A garantia contratual completa a legal e é dada pelo próprio fornecedor. Chama-se termo de garantia (Art. 50, CDC).

 

O termo de garantia deve explicar:

  • o que está garantido;
  • qual é o seu prazo;
  • qual o lugar em que ele deve ser exigido.

 

O termo de garantia deve ser acompanhado de um manual de instrução ilustrado, em português, e fácil de entender.

Não entregar termo de garantia, devidamente preenchido, é crime (Art. 74, CDC).

As fábricas costumam oferecer uma garantia extra, chamada garantia contratual. Esta garantia tem que ser especificada por escrito e é complementar à garantia legal. Assim, se a fábrica oferece 1 (um) ano de garantia para o veículo, à garantia total será de 1 (um) ano e 3 (três) meses que é a soma da garantia legal e da garantia contratual.

Para valer a garantia é necessário exigir da concessionária o preenchimento e carimbo da garantia e a leitura atenta do Manual do Proprietário para saber como utiliza-la.

È interessante destacar ainda que se um veículo novo apresentar defeito no prazo da garantia, e este defeito não for sanado no prazo de 30 (trinta) dias, o consumidor pode exigir a troca do veículo ou a devolução dos valores pagos, conforme sua opção.
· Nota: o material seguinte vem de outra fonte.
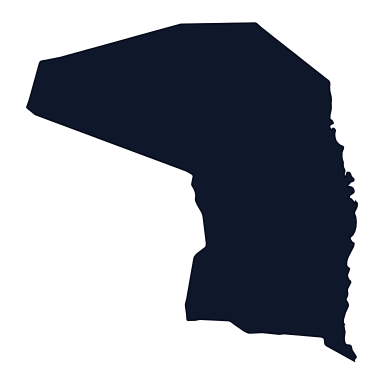 Alto Paraguay, Equal Earth projection
{"feature_id": "PRY-597", "entity_name": "Alto Paraguay", "entity_type": "Department", "adm_level": 1, "iso_a3": "PRY", "parent_name": "Paraguay", "parent_adm1": "", "projection": "equal_earth", "projection_center": [-58.696, -20.855], "detail": "fine", "context": "isolated", "style": "filled", "palette": "ink", "viewbox_px": 384, "rotation_deg": 0, "n_neighbors": 0, "source": "natural_earth", "source_scale": "10m", "svg_char_len": 3228}
<svg xmlns="http://www.w3.org/2000/svg" viewBox="0 0 384 384"><path d="M329.8,118.1L329.9,119.8L330.4,120.2L331.0,120.0L331.6,120.3L332.2,121.0L332.9,122.2L333.1,123.4L330.1,124.7L329.5,126.5L330.0,128.5L331.6,129.9L332.1,129.7L332.4,129.1L332.9,128.4L333.8,128.4L334.3,128.8L334.9,129.6L335.3,130.6L334.6,133.6L334.7,136.4L335.3,139.0L335.9,140.8L337.2,142.7L338.9,144.4L340.7,145.7L342.2,146.1L343.4,147.0L343.2,148.9L341.9,152.0L341.8,154.2L341.8,157.0L342.2,159.6L343.1,162.2L343.1,163.4L343.1,165.7L343.3,167.2L344.3,169.3L344.7,170.5L344.7,171.7L344.0,173.7L344.1,175.0L344.6,176.2L345.3,177.0L346.0,176.8L346.8,173.1L347.8,172.3L349.1,172.5L350.2,173.5L350.5,174.2L351.0,175.8L351.3,176.5L351.8,177.1L353.0,178.2L353.7,179.0L353.9,180.1L353.3,180.9L352.4,181.4L350.6,181.9L350.0,182.5L349.1,183.8L347.9,184.9L347.3,185.9L347.8,186.5L349.9,186.8L351.5,187.2L352.9,188.3L353.8,190.0L354.0,191.9L353.1,193.0L349.8,195.3L349.1,196.7L349.3,197.9L349.9,198.5L350.4,198.7L350.7,198.9L351.1,198.9L352.9,200.9L354.8,203.4L355.3,203.4L355.6,201.5L357.1,203.1L357.2,205.5L356.5,207.9L354.3,212.2L354.4,213.7L355.6,217.0L356.1,221.8L355.8,226.8L354.6,231.4L352.8,234.8L350.5,236.9L350.1,237.7L350.0,239.0L350.4,239.9L350.9,240.4L351.2,241.0L351.9,242.2L353.1,242.6L354.0,243.7L353.4,246.5L348.0,256.9L346.8,260.5L346.5,262.8L346.5,265.2L347.2,267.1L348.7,267.9L349.4,268.8L348.8,270.9L347.8,273.4L347.2,275.2L347.6,277.0L348.4,279.0L349.4,280.5L350.3,281.1L350.7,282.2L347.2,289.3L347.3,291.4L347.6,293.4L347.5,295.4L346.4,297.8L345.8,299.6L346.6,301.2L347.7,302.9L348.3,305.4L347.9,306.7L346.0,311.1L345.3,312.1L345.1,313.1L343.3,319.4L343.2,320.9L343.2,322.5L343.4,323.6L344.4,324.3L343.8,325.3L344.3,329.8L344.9,331.5L344.1,338.2L344.3,340.7L345.0,343.2L345.7,344.5L347.0,345.0L349.0,345.1L350.5,345.6L351.2,346.7L352.0,350.3L355.7,356.0L356.1,357.3L354.6,359.0L354.1,359.8L354.3,361.0L326.7,345.7L325.6,344.8L325.0,343.7L324.4,338.6L323.3,337.6L321.2,336.8L283.7,333.6L279.5,334.2L262.4,332.4L250.1,333.0L248.8,332.9L246.9,332.3L243.9,330.7L234.9,324.5L231.0,321.5L228.7,320.6L199.8,319.2L195.4,320.1L188.0,320.3L187.3,319.9L187.0,318.8L186.9,315.6L185.6,305.7L185.6,304.7L185.8,303.3L186.9,299.0L194.0,258.6L194.3,257.6L194.8,256.6L196.0,255.0L197.2,253.8L205.3,247.6L205.7,247.2L206.0,246.8L206.2,246.4L206.3,245.8L206.4,245.1L206.5,244.1L206.5,243.1L203.1,215.5L202.3,213.2L201.9,212.2L197.5,204.7L195.9,201.0L195.7,200.2L195.6,199.3L195.9,196.5L195.9,195.6L195.9,194.6L195.4,192.1L194.9,190.6L194.0,188.5L192.3,185.7L192.0,185.1L191.9,184.4L191.9,184.0L193.5,175.6L191.4,173.6L185.8,170.6L35.3,114.5L27.8,108.4L26.8,107.3L27.3,105.9L28.3,103.1L29.3,100.3L31.5,92.4L33.7,84.4L35.9,76.5L38.1,68.5L39.6,63.2L40.3,61.9L41.5,61.2L48.7,59.9L50.4,59.5L54.2,58.8L58.0,58.0L59.8,57.7L87.0,50.2L114.2,42.7L141.5,35.1L168.8,27.6L180.9,24.3L187.5,24.2L202.7,23.9L217.9,23.7L233.1,23.4L248.3,23.2L254.9,23.0L256.5,23.6L258.9,25.7L261.2,27.8L265.3,31.0L272.8,37.0L280.3,42.9L287.8,48.8L295.4,54.7L302.9,60.7L310.4,66.6L317.9,72.5L325.4,78.4L328.6,80.9L329.4,82.2L329.7,83.7L329.4,87.3L329.6,90.7L331.0,96.9L331.2,100.3L331.0,102.7L331.1,107.3L331.0,109.5L329.8,115.2L329.8,118.1Z" fill="#0f172a" stroke="#020617" stroke-width="1.5"/></svg>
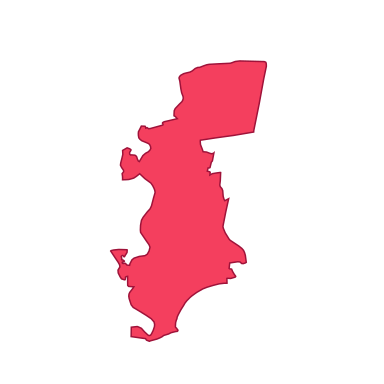 Phan Rang-Thap Cham, Ninh Thuận, Vietnam, rotated 49°
{"feature_id": "81297802B48689828615161", "entity_name": "Phan Rang-Thap Cham", "entity_type": "district", "adm_level": 2, "iso_a3": "VNM", "parent_name": "Vietnam", "parent_adm1": "Ninh Thuận", "projection": "natural_earth1", "projection_center": [108.979, 11.602], "detail": "fine", "context": "isolated", "style": "filled", "palette": "rose", "viewbox_px": 384, "rotation_deg": 49, "n_neighbors": 0, "source": "geoboundaries", "source_scale": "gbopen_adm2", "svg_char_len": 4408}
<svg xmlns="http://www.w3.org/2000/svg" viewBox="0 0 384 384"><g transform="rotate(49 192 192)"><path d="M141.6,51.6L141.0,51.9L124.4,70.0L121.9,73.7L121.3,75.2L120.7,76.9L119.9,78.7L112.1,88.6L106.9,95.3L105.6,97.5L104.4,100.5L103.0,104.4L101.8,105.9L100.9,108.5L100.8,112.2L100.2,114.8L98.2,118.6L97.2,120.7L96.5,124.0L96.7,125.6L97.4,127.0L100.4,128.5L106.8,132.7L110.3,134.7L114.3,136.2L115.7,137.3L116.6,138.7L117.2,140.2L117.4,143.6L118.0,149.9L119.0,152.1L121.6,154.6L122.7,155.6L124.0,155.1L127.0,155.0L122.7,163.2L120.7,166.9L120.4,168.5L120.6,169.1L121.9,169.4L122.3,170.1L121.6,171.7L116.9,181.5L115.8,183.2L113.9,183.7L113.5,185.0L112.0,184.3L111.5,184.3L110.9,185.0L109.0,187.0L110.3,190.1L111.4,192.9L112.7,194.2L114.2,195.4L116.2,196.6L118.0,196.7L120.3,196.3L125.1,193.9L127.0,193.0L128.5,192.9L130.3,193.4L132.1,194.5L132.8,196.3L133.0,198.6L132.3,201.7L132.3,205.2L133.2,207.9L134.5,211.8L133.5,212.2L131.2,211.6L129.3,210.7L127.9,210.6L127.4,210.7L126.7,211.0L124.5,213.1L123.7,214.1L122.6,214.2L121.5,213.4L121.1,212.9L120.6,211.1L120.2,210.4L119.6,210.4L118.4,210.7L116.1,212.0L115.1,217.1L118.2,219.5L120.6,222.8L123.3,226.7L124.8,228.4L127.5,229.1L130.5,229.4L131.4,229.9L131.9,230.5L132.3,232.7L134.5,234.1L136.5,235.7L137.2,236.4L137.3,236.3L139.1,234.1L141.1,231.5L142.4,228.8L143.3,226.8L143.7,223.7L143.9,219.5L151.1,218.8L158.1,217.2L158.7,217.2L161.4,217.5L164.5,218.3L166.5,219.1L168.2,220.2L171.3,225.0L175.9,231.7L177.2,234.7L177.7,238.9L179.0,245.4L180.2,248.7L183.4,252.7L186.8,255.9L188.8,257.3L192.8,257.8L199.5,258.6L201.5,258.8L203.5,259.0L206.1,259.9L208.4,263.2L208.7,264.1L209.1,265.2L209.6,266.5L209.4,267.8L209.3,268.8L209.1,269.4L207.4,272.0L206.0,274.1L205.5,275.3L203.9,279.1L203.8,281.8L205.4,285.8L206.4,287.2L205.6,288.0L204.6,288.9L204.0,289.1L203.3,289.1L202.5,289.0L202.2,289.1L201.8,289.4L200.7,291.0L200.3,291.2L199.9,291.2L199.5,291.0L199.2,290.6L199.3,290.2L199.9,288.9L199.9,288.6L199.8,288.4L199.5,288.4L198.7,288.5L197.9,288.8L197.2,289.4L196.9,289.5L196.1,288.6L195.1,288.1L194.4,287.8L194.2,287.6L194.1,287.0L194.2,286.2L194.7,285.8L195.3,285.8L196.3,285.8L196.4,285.7L196.5,285.5L196.5,285.3L195.9,283.7L195.5,282.2L195.0,280.7L193.4,279.1L193.0,278.9L192.3,279.6L187.3,285.0L184.3,289.3L183.5,290.8L183.1,291.7L183.2,292.1L191.5,293.2L196.5,293.8L199.4,294.4L201.3,295.6L201.7,297.0L202.4,299.1L204.7,300.8L208.9,301.9L211.3,302.2L213.8,300.7L214.3,300.1L214.0,299.3L212.6,298.1L212.9,296.7L213.4,295.9L217.8,299.7L220.3,301.8L221.6,301.8L222.7,300.8L225.4,298.1L225.9,299.8L226.9,304.8L227.7,306.5L229.2,308.1L231.3,309.4L237.2,311.9L240.6,312.1L241.7,311.7L244.4,310.8L254.9,307.5L260.9,305.9L265.2,305.9L267.4,307.1L268.8,308.5L269.1,308.9L271.0,312.1L272.4,315.4L272.9,317.2L272.2,318.6L271.0,319.1L266.2,319.6L261.7,319.6L258.8,320.9L257.6,321.6L254.2,326.5L261.2,332.8L270.9,324.4L272.1,323.3L272.7,323.3L273.4,323.5L274.0,323.5L276.7,322.1L276.9,321.5L277.0,321.1L280.0,314.9L281.0,311.9L281.6,309.5L281.7,307.5L282.0,306.8L283.8,302.8L284.4,300.3L285.3,298.4L286.7,295.7L287.5,294.6L287.5,294.0L287.4,293.6L286.9,293.2L285.9,293.2L284.9,293.0L284.5,293.0L283.6,293.2L282.9,293.0L281.3,291.5L279.8,290.0L278.4,287.9L277.8,286.6L277.4,286.1L276.7,285.3L275.5,282.7L273.6,277.7L272.1,272.7L271.2,270.1L271.0,269.0L270.6,266.9L270.5,264.8L270.3,263.0L270.3,260.7L270.6,257.0L270.9,254.1L272.2,247.4L273.0,245.2L273.7,243.2L276.4,237.2L279.1,231.8L281.9,227.7L283.5,225.8L283.8,225.4L280.1,222.4L280.4,221.8L282.6,219.6L284.3,215.9L284.6,215.0L284.3,214.3L281.8,214.1L278.6,213.5L276.2,212.7L274.5,214.1L274.0,214.1L270.3,210.1L274.6,203.3L276.2,201.7L278.6,201.4L279.7,200.3L280.5,198.4L280.7,197.2L274.8,193.3L272.2,192.1L269.8,191.4L267.3,191.4L263.5,192.1L253.4,194.9L251.8,194.9L244.5,193.7L240.3,192.3L238.6,191.5L237.7,190.5L237.3,190.0L229.2,179.6L221.1,168.7L220.1,172.9L218.7,172.7L215.7,171.3L211.1,167.9L209.1,167.2L206.6,167.2L205.0,166.5L202.0,163.2L196.1,157.6L195.8,157.8L193.4,161.5L191.5,164.6L190.9,167.4L189.0,165.3L188.1,165.5L186.3,166.8L184.4,164.1L185.2,163.1L185.4,162.4L182.2,157.9L181.9,156.2L176.9,149.9L176.9,150.0L176.5,151.2L175.9,152.2L174.4,153.2L171.4,154.8L168.9,157.2L166.8,156.3L161.8,154.5L159.1,152.5L158.4,151.7L166.3,139.2L177.0,122.8L187.2,106.1L186.1,105.0L169.4,83.3L153.4,63.3L145.9,53.4L144.3,52.1L143.4,51.5L142.4,51.2L141.6,51.6Z" fill="#f43f5e" stroke="#9f1239" stroke-width="1.5"/></g></svg>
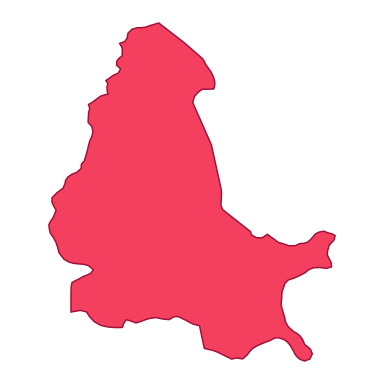 the district of Sertãozinho, São Paulo, Brazil, rotated 90°
{"feature_id": "56859067B35864980054288", "entity_name": "Sertãozinho", "entity_type": "district", "adm_level": 2, "iso_a3": "BRA", "parent_name": "Brazil", "parent_adm1": "São Paulo", "projection": "natural_earth1", "projection_center": [-47.996, -21.105], "detail": "fine", "context": "isolated", "style": "filled", "palette": "rose", "viewbox_px": 384, "rotation_deg": 90, "n_neighbors": 0, "source": "geoboundaries", "source_scale": "gbopen_adm2", "svg_char_len": 2719}
<svg xmlns="http://www.w3.org/2000/svg" viewBox="0 0 384 384"><g transform="rotate(90 192 192)"><path d="M177.1,316.2L180.3,318.4L183.4,318.9L188.0,320.8L190.5,324.1L192.6,326.9L195.4,329.7L197.8,332.0L201.7,332.1L205.7,330.5L210.1,327.9L214.3,329.5L217.3,330.7L220.4,332.9L224.5,335.1L228.9,334.7L232.9,333.8L238.1,330.3L242.6,327.9L247.9,326.2L252.4,325.1L255.8,322.7L259.4,319.8L262.2,314.8L263.3,310.6L263.9,305.2L264.3,300.2L265.7,295.3L269.9,290.7L273.5,293.6L275.1,297.1L276.7,301.2L279.3,305.7L280.8,309.0L282.9,312.2L286.7,312.8L291.0,313.0L305.1,313.0L312.0,313.0L311.1,307.8L310.4,303.5L311.9,297.5L316.9,294.3L321.7,289.7L325.4,283.2L326.9,276.3L327.4,271.5L327.6,266.4L327.4,261.6L323.4,260.3L319.7,257.8L321.1,252.9L322.9,248.1L321.7,243.8L319.7,238.6L318.2,233.4L317.6,227.9L319.1,220.8L319.6,214.8L316.7,210.0L316.7,205.3L318.7,201.5L320.2,198.1L322.5,194.2L324.4,190.0L325.6,184.5L348.4,179.7L349.4,175.6L350.2,171.6L352.1,166.6L354.4,161.8L356.8,157.1L359.1,152.3L357.9,147.8L358.9,141.3L354.9,136.8L352.1,134.8L348.6,131.6L345.4,126.2L342.7,119.8L340.4,113.6L338.0,109.1L337.8,105.3L339.5,100.1L341.5,97.2L345.0,94.0L349.9,91.2L354.1,89.0L356.8,87.0L359.3,84.0L361.0,79.4L359.0,74.1L353.8,71.7L349.2,73.6L346.6,76.5L344.4,79.4L339.5,81.4L335.8,84.1L333.6,86.8L331.6,90.4L326.5,95.9L321.6,98.6L316.9,99.5L311.8,101.0L306.5,102.5L303.1,102.8L298.3,102.3L295.1,102.3L291.2,101.8L287.1,100.3L283.5,99.1L280.0,95.8L278.2,90.2L276.4,86.0L272.8,79.0L269.6,75.2L267.8,70.6L267.5,65.1L267.9,61.1L268.4,57.5L266.9,52.5L263.0,52.7L259.0,54.7L254.7,56.8L250.5,56.3L245.6,55.0L242.9,52.7L239.8,49.8L235.5,48.9L233.7,52.3L232.9,55.9L231.2,60.1L232.1,64.9L233.9,68.5L239.4,73.2L242.3,76.6L243.4,80.6L243.5,84.2L245.6,88.4L245.8,94.8L244.1,99.9L242.1,106.1L239.4,109.5L236.7,113.5L234.3,116.5L237.9,122.2L237.6,127.8L234.7,132.6L231.7,133.4L212.7,157.5L209.6,161.3L205.1,163.1L200.2,162.8L194.2,162.5L189.8,162.7L144.9,172.6L102.5,191.3L96.7,189.6L92.7,186.2L89.4,182.2L89.1,174.2L89.0,170.3L85.5,169.3L82.0,169.2L76.5,170.7L71.6,173.2L67.7,176.0L64.4,178.3L59.3,180.8L43.4,198.9L23.0,225.2L25.4,233.4L27.2,238.7L27.7,242.9L27.7,246.7L29.1,251.8L33.1,256.0L38.1,256.9L41.5,259.2L43.4,264.4L48.0,261.8L53.0,261.7L56.2,262.0L58.4,265.2L61.2,267.2L65.2,267.4L68.9,263.4L73.1,265.8L75.5,271.1L78.2,274.6L80.5,278.1L83.7,276.2L87.2,277.1L90.9,276.8L93.9,276.0L95.0,279.9L96.1,283.3L98.3,286.3L100.3,289.1L102.5,291.9L104.5,295.5L108.5,294.3L112.7,295.4L117.6,295.7L122.4,295.9L126.1,292.5L130.0,291.3L133.2,291.3L137.2,292.5L141.0,294.3L145.7,295.5L150.6,296.7L154.4,297.8L157.6,298.7L160.9,299.7L164.1,302.6L168.5,302.9L172.4,307.4L174.3,312.2L177.1,316.2Z" fill="#f43f5e" stroke="#9f1239" stroke-width="1.5"/></g></svg>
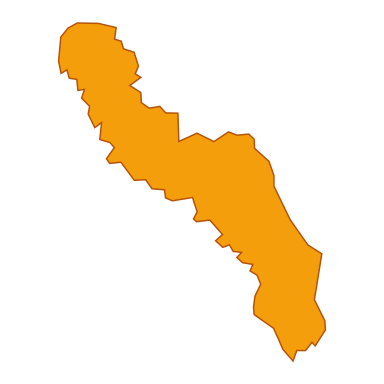 outline of King and Queen, Virginia, United States of America
{"feature_id": "52423323B46696554081250", "entity_name": "King and Queen", "entity_type": "district", "adm_level": 2, "iso_a3": "USA", "parent_name": "United States of America", "parent_adm1": "Virginia", "projection": "mercator", "projection_center": [-76.93, 37.702], "detail": "fine", "context": "isolated", "style": "filled", "palette": "amber", "viewbox_px": 384, "rotation_deg": 0, "n_neighbors": 0, "source": "geoboundaries", "source_scale": "gbopen_adm2", "svg_char_len": 1160}
<svg xmlns="http://www.w3.org/2000/svg" viewBox="0 0 384 384"><path d="M61.1,73.4L66.9,69.8L69.3,78.2L76.8,79.4L77.9,90.4L84.5,89.4L81.6,98.2L89.6,106.2L88.2,114.1L94.8,127.6L101.6,122.5L99.8,139.5L109.9,142.5L114.3,147.6L106.5,158.8L109.7,163.4L120.9,162.2L134.3,180.3L145.6,179.7L152.1,188.8L164.5,189.8L165.5,197.8L172.3,200.8L192.5,197.5L197.2,211.8L193.5,218.9L196.5,221.7L209.9,220.1L222.5,234.5L215.6,240.8L222.8,247.3L229.4,244.9L233.2,251.4L241.6,252.4L236.9,257.5L242.6,262.7L252.8,264.4L250.0,270.9L257.0,275.1L260.7,284.2L255.0,296.1L253.5,307.2L254.2,314.6L273.5,328.2L278.3,338.7L282.8,349.2L293.0,361.0L296.8,350.5L305.5,350.6L312.0,342.3L315.2,345.9L325.4,329.9L324.8,320.7L314.4,299.7L321.8,253.8L307.9,245.0L290.2,219.8L273.9,186.1L273.9,175.5L269.0,161.4L254.6,148.4L254.1,139.1L248.7,134.1L237.0,135.2L228.5,131.9L213.9,141.6L197.0,133.2L178.8,141.5L177.9,113.2L165.7,112.9L159.8,106.4L149.2,108.2L141.4,102.7L140.8,92.6L129.8,85.5L140.8,77.4L135.2,73.9L138.4,66.1L134.1,52.3L123.5,48.8L121.2,41.2L114.6,39.2L116.1,27.6L98.4,23.4L77.3,23.0L68.0,28.1L60.8,37.1L58.6,61.1L61.1,73.4Z" fill="#f59e0b" stroke="#b45309" stroke-width="1.5"/></svg>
É certo ainda que se o vício for oculto, por exemplo, um defeito de pintura ou um motor que apresente quebra por defeito interno de suas peças que só apareça após o fim da garantia, o consumidor tem direito ao reparo gratuito ou indenização.

O prazo para exigir indenizações com base em vícios em veículos comprados entre consumidor e empresas é de 5 (cinco) anos. Já para veículos comprados de particulares, o prazo para ação de indenização é de 3 (três) anos.

Uma abusividade detectada em algumas concessionárias de veículos é oferecer garantia extra para o veículo, desde que as revisões sejam feitas somente na concessionária. O problema é que algumas concessionárias condicionam até a troca de óleo a ser feita na concessionária, que por vezes é mais cara do que em firmas particulares ou postos de serviços. Tal prática constitui venda casada e deve ser denunciada ao PROCON.